Is Muse Spark 1.1 or Qwen 3.7 Max better for coding?

Public SWE-Bench figures are not available for either model, so the honest test is your own repository — run an identical real bug through both. By design, Muse Spark 1.1 leans toward scaled tool use — 88.1 on mcp atlas, ahead of opus 4.8 and gpt-5.5 (vendor-reported) while Qwen 3.7 Max leans toward long-horizon agentic coding (swe-bench pro 60.6, terminal-bench 2.0 69.7), and that positioning usually predicts which feels better on your codebase.

Which is cheaper, Muse Spark 1.1 or Qwen 3.7 Max?

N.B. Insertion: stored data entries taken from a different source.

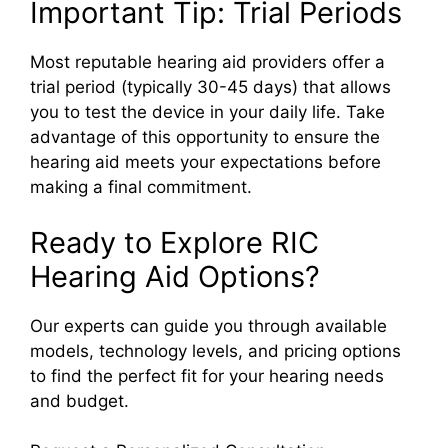
Important Tip: Trial Periods
Most reputable hearing aid providers offer a
trial period (typically 30-45 days) that allows
you to test the device in your daily life. Take
advantage of this opportunity to ensure the
hearing aid meets your expectations before
making a final commitment.
Ready to Explore RIC
Hearing Aid Options?
Our experts can guide you through available
models, technology levels, and pricing options
to find the perfect fit for your hearing needs
and budget.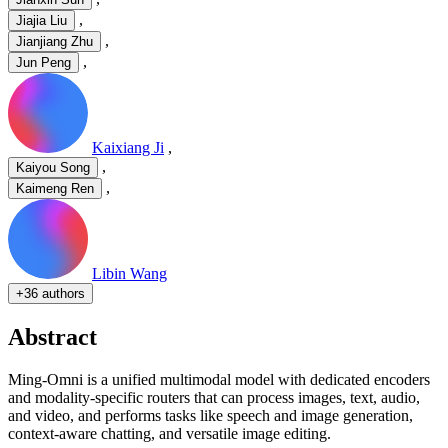
,
Jiajia Liu
,
Jianjiang Zhu
,
Jun Peng
Kaixiang Ji
,
,
Kaiyou Song
,
Kaimeng Ren
Libin Wang
+
36 authors
Abstract
Ming-Omni is a unified multimodal model with dedicated encoders
and modality-specific routers that can process images, text, audio,
and video, and performs tasks like speech and image generation,
context-aware chatting, and versatile image editing.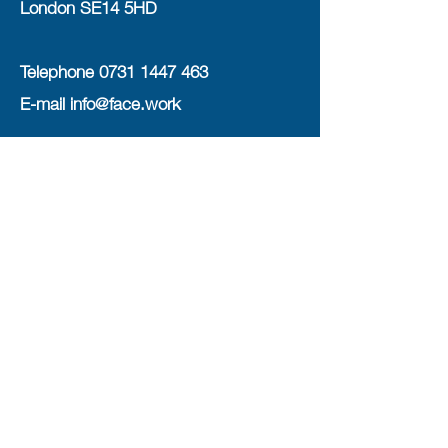
London SE14 5HD
Telephone
0731 1447 463
E-mail
info@face.work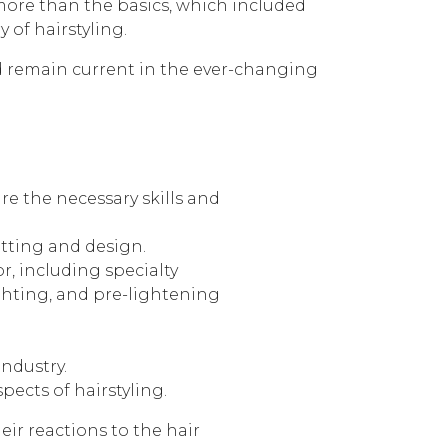
ore than the basics, which included
 of hairstyling.
nd remain current in the ever-changing
e the necessary skills and
utting and design.
r, including specialty
ighting, and pre-lightening
ndustry.
spects of hairstyling.
eir reactions to the hair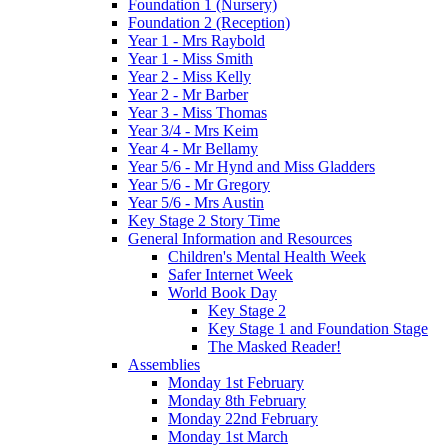
Foundation 1 (Nursery)
Foundation 2 (Reception)
Year 1 - Mrs Raybold
Year 1 - Miss Smith
Year 2 - Miss Kelly
Year 2 - Mr Barber
Year 3 - Miss Thomas
Year 3/4 - Mrs Keim
Year 4 - Mr Bellamy
Year 5/6 - Mr Hynd and Miss Gladders
Year 5/6 - Mr Gregory
Year 5/6 - Mrs Austin
Key Stage 2 Story Time
General Information and Resources
Children's Mental Health Week
Safer Internet Week
World Book Day
Key Stage 2
Key Stage 1 and Foundation Stage
The Masked Reader!
Assemblies
Monday 1st February
Monday 8th February
Monday 22nd February
Monday 1st March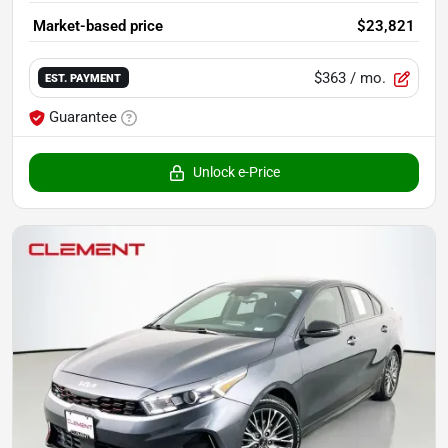
Market-based price
$23,821
$363
/ mo.
EST. PAYMENT
Guarantee
Unlock e-Price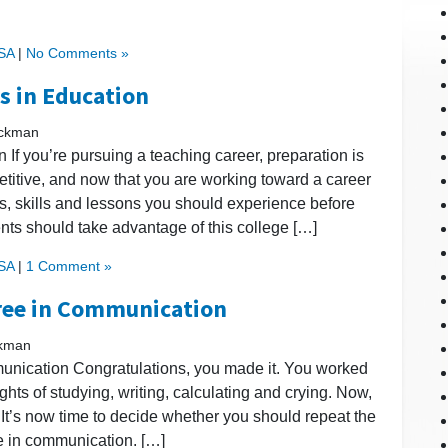
USA
|
No Comments »
rs in Education
ickman
 If you’re pursuing a teaching career, preparation is
etitive, and now that you are working toward a career
es, skills and lessons you should experience before
dents should take advantage of this college […]
USA
|
1 Comment »
gree in Communication
ckman
nication Congratulations, you made it. You worked
hts of studying, writing, calculating and crying. Now,
? It’s now time to decide whether you should repeat the
e in communication. […]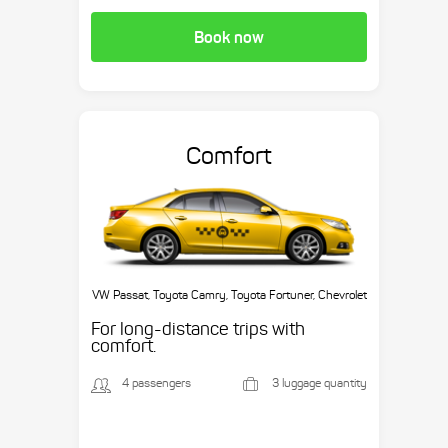
Book now
Comfort
VW Passat, Toyota Camry, Toyota Fortuner, Chevrolet
Suburban, etc.
For long-distance trips with
comfort.
4 passengers
3 luggage quantity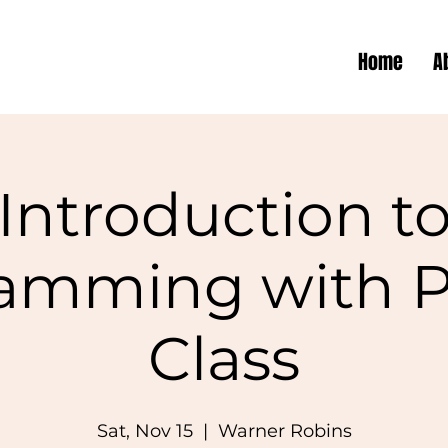
Home
A
Introduction t
amming with 
Class
Sat, Nov 15
  |  
Warner Robins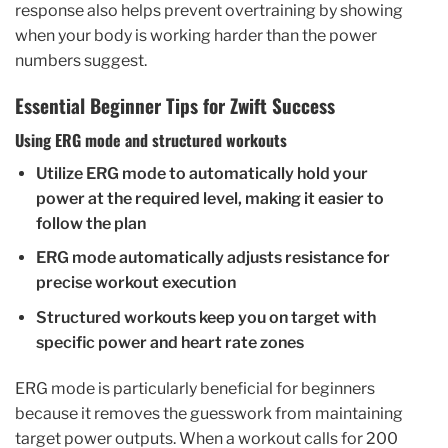
response also helps prevent overtraining by showing
when your body is working harder than the power
numbers suggest.
Essential Beginner Tips for Zwift Success
Using ERG mode and structured workouts
Utilize ERG mode to automatically hold your
power at the required level, making it easier to
follow the plan
ERG mode automatically adjusts resistance for
precise workout execution
Structured workouts keep you on target with
specific power and heart rate zones
ERG mode is particularly beneficial for beginners
because it removes the guesswork from maintaining
target power outputs. When a workout calls for 200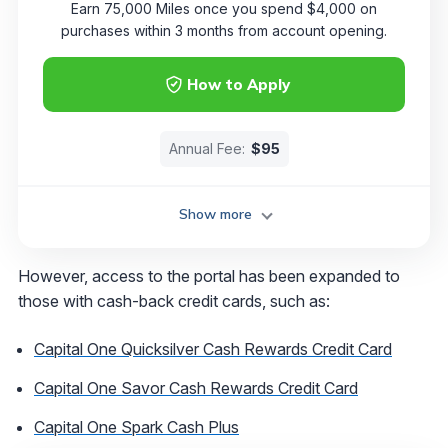
Earn 75,000 Miles once you spend $4,000 on
purchases within 3 months from account opening.
How to Apply
Annual Fee:
$95
Show more
However, access to the portal has been expanded to
those with cash-back credit cards, such as:
Capital One Quicksilver Cash Rewards Credit Card
Capital One Savor Cash Rewards Credit Card
Capital One Spark Cash Plus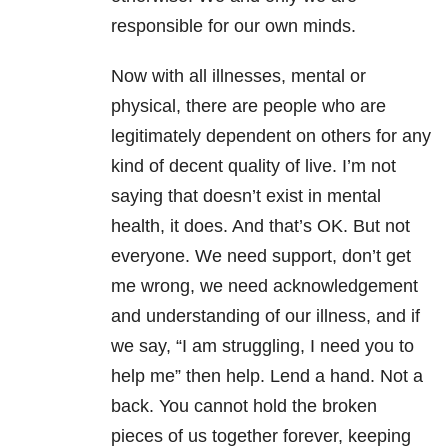
responsible for our own minds.
Now with all illnesses, mental or
physical, there are people who are
legitimately dependent on others for any
kind of decent quality of live. I’m not
saying that doesn’t exist in mental
health, it does. And that’s OK. But not
everyone. We need support, don’t get
me wrong, we need acknowledgement
and understanding of our illness, and if
we say, “I am struggling, I need you to
help me” then help. Lend a hand. Not a
back. You cannot hold the broken
pieces of us together forever, keeping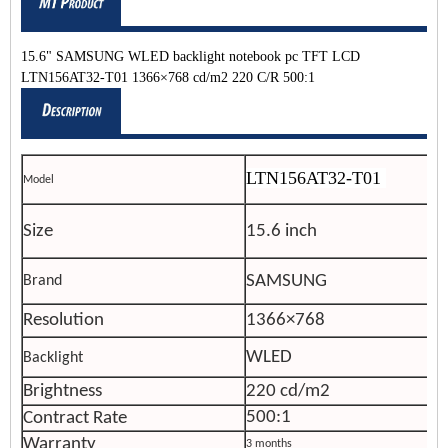
15.6" SAMSUNG WLED backlight notebook pc TFT LCD
LTN156AT32-T01 1366×768 cd/m2 220 C/R 500:1
LTN156AT32-T01
Model
Size
15.6 inch
SAMSUNG
Brand
Resolution
1366×768
WLED
Backlight
Brightness
220 cd/m2
500:1
Contract Rate
Warranty
3 months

Muse Spark 1.1 is cheaper — $1.25/$4.25 per 1M tokens vs $2.5/$7.5 per 1M tokens, roughly 2× apart on input.

Which has the bigger context window?

Effectively neither — 1M vs 1M is a difference of a few percent. Remember advertised ≠ usable: recall typically degrades before the ceiling.

Can I use both Muse Spark 1.1 and Qwen 3.7 Max together?

Yes — a multi-model platform like LumiChats gives you Muse Spark 1.1, Qwen 3.7 Max and 40+ others under one ₹69/day pass (about $1/day), so you can draft with one and cross-check with the other instead of buying two subscriptions.

Which is newer, Muse Spark 1.1 or Qwen 3.7 Max?

Muse Spark 1.1 — released July 9, 2026, about 50 days after Qwen 3.7 Max.

Related comparisons

Specifications and benchmarks reflect publicly reported figures as of June 2026 and may change as providers release updates. Always verify on your own workload.